## What the exercise asks
Convert the text read from each of the items below into a single Markdown table with the columns Row and Text. Put a row number and one line per row, skip blank lines, and leave the pictures out.

* * * * *

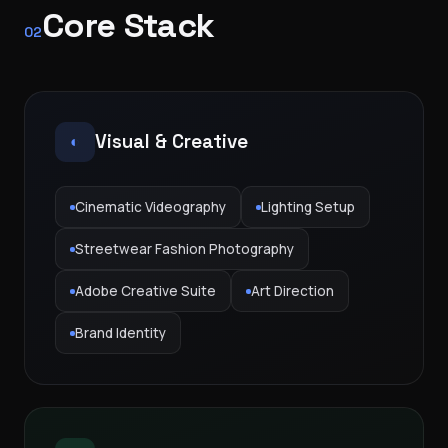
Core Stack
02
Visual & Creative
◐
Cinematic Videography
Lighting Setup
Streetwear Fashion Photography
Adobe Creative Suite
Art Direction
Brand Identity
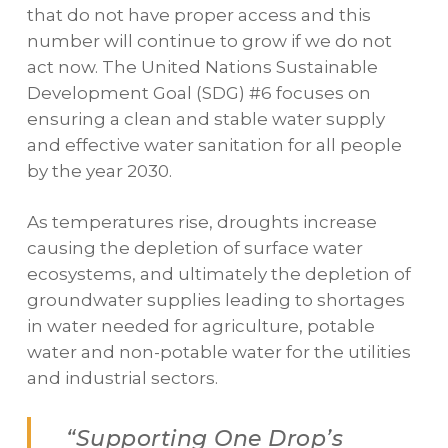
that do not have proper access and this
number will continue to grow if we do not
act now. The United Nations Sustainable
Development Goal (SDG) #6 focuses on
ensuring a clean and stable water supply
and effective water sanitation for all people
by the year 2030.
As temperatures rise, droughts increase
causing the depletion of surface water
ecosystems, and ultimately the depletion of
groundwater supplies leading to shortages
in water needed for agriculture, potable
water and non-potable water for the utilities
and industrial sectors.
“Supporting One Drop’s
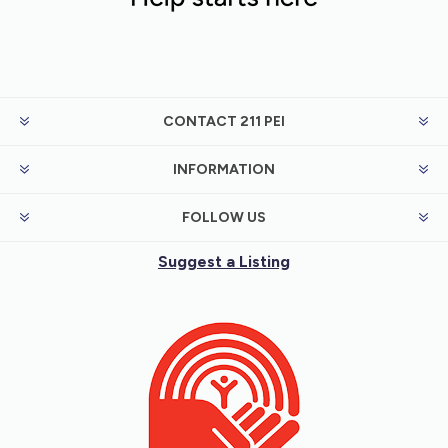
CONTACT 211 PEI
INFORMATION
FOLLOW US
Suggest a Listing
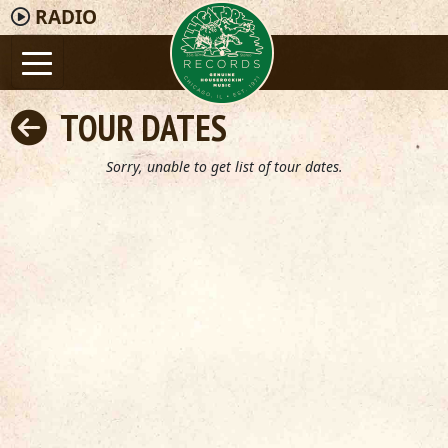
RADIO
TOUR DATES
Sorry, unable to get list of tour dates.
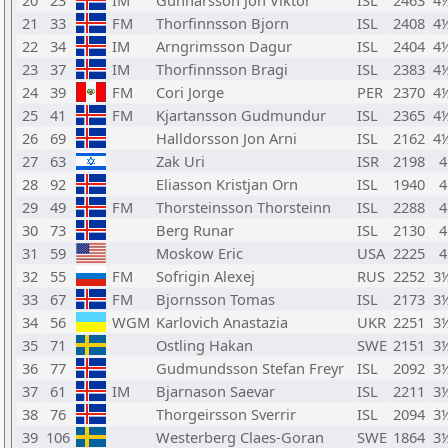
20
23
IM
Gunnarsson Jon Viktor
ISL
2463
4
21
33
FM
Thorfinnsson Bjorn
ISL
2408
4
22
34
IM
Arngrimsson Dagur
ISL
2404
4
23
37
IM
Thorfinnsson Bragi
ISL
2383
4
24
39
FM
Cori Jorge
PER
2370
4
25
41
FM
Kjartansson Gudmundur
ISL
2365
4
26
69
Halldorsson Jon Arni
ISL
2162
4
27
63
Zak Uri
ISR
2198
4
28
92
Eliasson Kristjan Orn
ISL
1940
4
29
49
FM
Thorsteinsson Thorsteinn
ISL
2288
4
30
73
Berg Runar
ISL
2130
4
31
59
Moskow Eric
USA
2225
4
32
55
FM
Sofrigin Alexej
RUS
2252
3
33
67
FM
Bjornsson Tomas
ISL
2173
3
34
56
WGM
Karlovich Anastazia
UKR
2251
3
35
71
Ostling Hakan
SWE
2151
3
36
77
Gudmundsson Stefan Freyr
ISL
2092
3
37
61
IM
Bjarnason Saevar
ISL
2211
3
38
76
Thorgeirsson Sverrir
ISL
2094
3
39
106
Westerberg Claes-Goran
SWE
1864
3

* * * * *

## Result below
| Row | Text |
|---|---|
| 1 | Core Stack |
| 2 | 02 |
| 3 | Visual & Creative |
| 4 | ◐ |
| 5 | Cinematic Videography |
| 6 | Lighting Setup |
| 7 | Streetwear Fashion Photography |
| 8 | Adobe Creative Suite |
| 9 | Art Direction |
| 10 | Brand Identity |
| 11 | that do not have proper access and this |
| 12 | number will continue to grow if we do not |
| 13 | act now. The United Nations Sustainable |
| 14 | Development Goal (SDG) #6 focuses on |
| 15 | ensuring a clean and stable water supply |
| 16 | and effective water sanitation for all people |
| 17 | by the year 2030. |
| 18 | As temperatures rise, droughts increase |
| 19 | causing the depletion of surface water |
| 20 | ecosystems, and ultimately the depletion of |
| 21 | groundwater supplies leading to shortages |
| 22 | in water needed for agriculture, potable |
| 23 | water and non-potable water for the utilities |
| 24 | and industrial sectors. |
| 25 | “Supporting One Drop’s |
| 26 | CONTACT 211 PEI |
| 27 | INFORMATION |
| 28 | FOLLOW US |
| 29 | Suggest a Listing |
| 30 | RADIO |
| 31 | TOUR DATES |
| 32 | Sorry, unable to get list of tour dates. |
| 33 | 20 |
| 34 | 23 |
| 35 | IM |
| 36 | Gunnarsson Jon Viktor |
| 37 | ISL |
| 38 | 2463 |
| 39 | 4 |
| 40 | 21 |
| 41 | 33 |
| 42 | FM |
| 43 | Thorfinnsson Bjorn |
| 44 | ISL |
| 45 | 2408 |
| 46 | 4 |
| 47 | 22 |
| 48 | 34 |
| 49 | IM |
| 50 | Arngrimsson Dagur |
| 51 | ISL |
| 52 | 2404 |
| 53 | 4 |
| 54 | 23 |
| 55 | 37 |
| 56 | IM |
| 57 | Thorfinnsson Bragi |
| 58 | ISL |
| 59 | 2383 |
| 60 | 4 |
| 61 | 24 |
| 62 | 39 |
| 63 | FM |
| 64 | Cori Jorge |
| 65 | PER |
| 66 | 2370 |
| 67 | 4 |
| 68 | 25 |
| 69 | 41 |
| 70 | FM |
| 71 | Kjartansson Gudmundur |
| 72 | ISL |
| 73 | 2365 |
| 74 | 4 |
| 75 | 26 |
| 76 | 69 |
| 77 | Halldorsson Jon Arni |
| 78 | ISL |
| 79 | 2162 |
| 80 | 4 |
| 81 | 27 |
| 82 | 63 |
| 83 | Zak Uri |
| 84 | ISR |
| 85 | 2198 |
| 86 | 4 |
| 87 | 28 |
| 88 | 92 |
| 89 | Eliasson Kristjan Orn |
| 90 | ISL |
| 91 | 1940 |
| 92 | 4 |
| 93 | 29 |
| 94 | 49 |
| 95 | FM |
| 96 | Thorsteinsson Thorsteinn |
| 97 | ISL |
| 98 | 2288 |
| 99 | 4 |
| 100 | 30 |
| 101 | 73 |
| 102 | Berg Runar |
| 103 | ISL |
| 104 | 2130 |
| 105 | 4 |
| 106 | 31 |
| 107 | 59 |
| 108 | Moskow Eric |
| 109 | USA |
| 110 | 2225 |
| 111 | 4 |
| 112 | 32 |
| 113 | 55 |
| 114 | FM |
| 115 | Sofrigin Alexej |
| 116 | RUS |
| 117 | 2252 |
| 118 | 3 |
| 119 | 33 |
| 120 | 67 |
| 121 | FM |
| 122 | Bjornsson Tomas |
| 123 | ISL |
| 124 | 2173 |
| 125 | 3 |
| 126 | 34 |
| 127 | 56 |
| 128 | WGM |
| 129 | Karlovich Anastazia |
| 130 | UKR |
| 131 | 2251 |
| 132 | 3 |
| 133 | 35 |
| 134 | 71 |
| 135 | Ostling Hakan |
| 136 | SWE |
| 137 | 2151 |
| 138 | 3 |
| 139 | 36 |
| 140 | 77 |
| 141 | Gudmundsson Stefan Freyr |
| 142 | ISL |
| 143 | 2092 |
| 144 | 3 |
| 145 | 37 |
| 146 | 61 |
| 147 | IM |
| 148 | Bjarnason Saevar |
| 149 | ISL |
| 150 | 2211 |
| 151 | 3 |
| 152 | 38 |
| 153 | 76 |
| 154 | Thorgeirsson Sverrir |
| 155 | ISL |
| 156 | 2094 |
| 157 | 3 |
| 158 | 39 |
| 159 | 106 |
| 160 | Westerberg Claes-Goran |
| 161 | SWE |
| 162 | 1864 |
| 163 | 3 |